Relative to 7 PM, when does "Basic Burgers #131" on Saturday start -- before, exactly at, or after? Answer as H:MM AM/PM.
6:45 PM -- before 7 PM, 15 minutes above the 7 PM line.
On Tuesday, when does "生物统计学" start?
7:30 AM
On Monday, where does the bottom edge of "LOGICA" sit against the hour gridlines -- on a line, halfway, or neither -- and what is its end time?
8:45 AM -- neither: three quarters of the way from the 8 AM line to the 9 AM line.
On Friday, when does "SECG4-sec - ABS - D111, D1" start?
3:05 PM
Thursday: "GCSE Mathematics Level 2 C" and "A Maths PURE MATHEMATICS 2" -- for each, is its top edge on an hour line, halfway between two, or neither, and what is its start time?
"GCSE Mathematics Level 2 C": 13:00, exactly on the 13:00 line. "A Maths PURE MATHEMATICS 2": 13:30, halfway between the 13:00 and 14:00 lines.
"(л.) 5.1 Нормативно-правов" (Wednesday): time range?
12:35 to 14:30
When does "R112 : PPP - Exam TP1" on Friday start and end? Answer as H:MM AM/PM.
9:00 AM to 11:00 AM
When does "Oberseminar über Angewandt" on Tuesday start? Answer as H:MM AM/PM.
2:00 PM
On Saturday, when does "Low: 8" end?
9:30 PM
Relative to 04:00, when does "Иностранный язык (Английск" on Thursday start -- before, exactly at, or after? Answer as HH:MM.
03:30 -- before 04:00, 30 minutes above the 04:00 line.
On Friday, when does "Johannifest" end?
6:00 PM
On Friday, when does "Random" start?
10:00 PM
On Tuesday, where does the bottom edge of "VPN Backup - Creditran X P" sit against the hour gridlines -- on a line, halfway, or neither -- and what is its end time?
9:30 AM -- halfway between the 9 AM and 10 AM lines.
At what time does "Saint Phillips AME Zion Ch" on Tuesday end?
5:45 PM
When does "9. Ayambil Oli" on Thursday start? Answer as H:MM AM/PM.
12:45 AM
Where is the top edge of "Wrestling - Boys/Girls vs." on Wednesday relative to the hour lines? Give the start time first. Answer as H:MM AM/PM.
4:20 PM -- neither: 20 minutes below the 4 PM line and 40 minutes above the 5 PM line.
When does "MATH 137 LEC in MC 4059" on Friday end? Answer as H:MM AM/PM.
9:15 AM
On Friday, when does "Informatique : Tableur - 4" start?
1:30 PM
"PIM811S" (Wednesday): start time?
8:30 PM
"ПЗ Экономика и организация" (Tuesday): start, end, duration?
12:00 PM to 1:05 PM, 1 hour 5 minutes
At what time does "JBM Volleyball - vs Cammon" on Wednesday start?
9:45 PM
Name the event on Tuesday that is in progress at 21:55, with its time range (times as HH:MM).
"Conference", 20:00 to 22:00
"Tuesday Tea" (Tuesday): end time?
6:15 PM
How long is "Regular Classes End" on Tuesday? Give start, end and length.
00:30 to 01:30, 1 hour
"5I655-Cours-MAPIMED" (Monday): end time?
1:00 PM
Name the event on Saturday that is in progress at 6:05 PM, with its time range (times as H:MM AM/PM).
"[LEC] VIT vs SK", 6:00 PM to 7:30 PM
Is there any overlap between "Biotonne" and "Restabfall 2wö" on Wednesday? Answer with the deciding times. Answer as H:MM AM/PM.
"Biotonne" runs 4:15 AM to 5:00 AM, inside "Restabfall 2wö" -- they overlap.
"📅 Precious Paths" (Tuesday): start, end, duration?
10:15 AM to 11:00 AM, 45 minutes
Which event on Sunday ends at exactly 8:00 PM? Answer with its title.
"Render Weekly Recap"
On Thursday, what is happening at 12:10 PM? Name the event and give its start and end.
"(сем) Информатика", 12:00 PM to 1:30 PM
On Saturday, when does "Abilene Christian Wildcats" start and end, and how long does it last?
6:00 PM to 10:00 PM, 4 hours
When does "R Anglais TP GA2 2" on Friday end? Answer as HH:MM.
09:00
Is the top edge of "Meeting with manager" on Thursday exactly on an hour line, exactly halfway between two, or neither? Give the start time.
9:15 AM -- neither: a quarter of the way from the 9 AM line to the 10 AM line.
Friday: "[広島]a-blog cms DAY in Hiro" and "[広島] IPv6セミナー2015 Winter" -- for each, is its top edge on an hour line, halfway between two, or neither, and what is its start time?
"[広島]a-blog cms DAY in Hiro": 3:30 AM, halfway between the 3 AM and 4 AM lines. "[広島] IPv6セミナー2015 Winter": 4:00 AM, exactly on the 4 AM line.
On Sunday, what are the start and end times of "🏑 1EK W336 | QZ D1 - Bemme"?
--------------------------------------------------
■ **Task objective**
Set out as a Markdown table, with the columns No. and Line, only the lines starting with the one that contains "Is there any" and continuing through the one that contains "9:15 AM -- neither: a". Leave out any blank lines.

■ **Correct result**
| No. | Line |
|---|---|
| 1 | Is there any overlap between "Biotonne" and "Restabfall 2wö" on Wednesday? Answer with the deciding times. Answer as H:MM AM/PM. |
| 2 | "Biotonne" runs 4:15 AM to 5:00 AM, inside "Restabfall 2wö" -- they overlap. |
| 3 | "📅 Precious Paths" (Tuesday): start, end, duration? |
| 4 | 10:15 AM to 11:00 AM, 45 minutes |
| 5 | Which event on Sunday ends at exactly 8:00 PM? Answer with its title. |
| 6 | "Render Weekly Recap" |
| 7 | On Thursday, what is happening at 12:10 PM? Name the event and give its start and end. |
| 8 | "(сем) Информатика", 12:00 PM to 1:30 PM |
| 9 | On Saturday, when does "Abilene Christian Wildcats" start and end, and how long does it last? |
| 10 | 6:00 PM to 10:00 PM, 4 hours |
| 11 | When does "R Anglais TP GA2 2" on Friday end? Answer as HH:MM. |
| 12 | 09:00 |
| 13 | Is the top edge of "Meeting with manager" on Thursday exactly on an hour line, exactly halfway between two, or neither? Give the start time. |
| 14 | 9:15 AM -- neither: a quarter of the way from the 9 AM line to the 10 AM line. |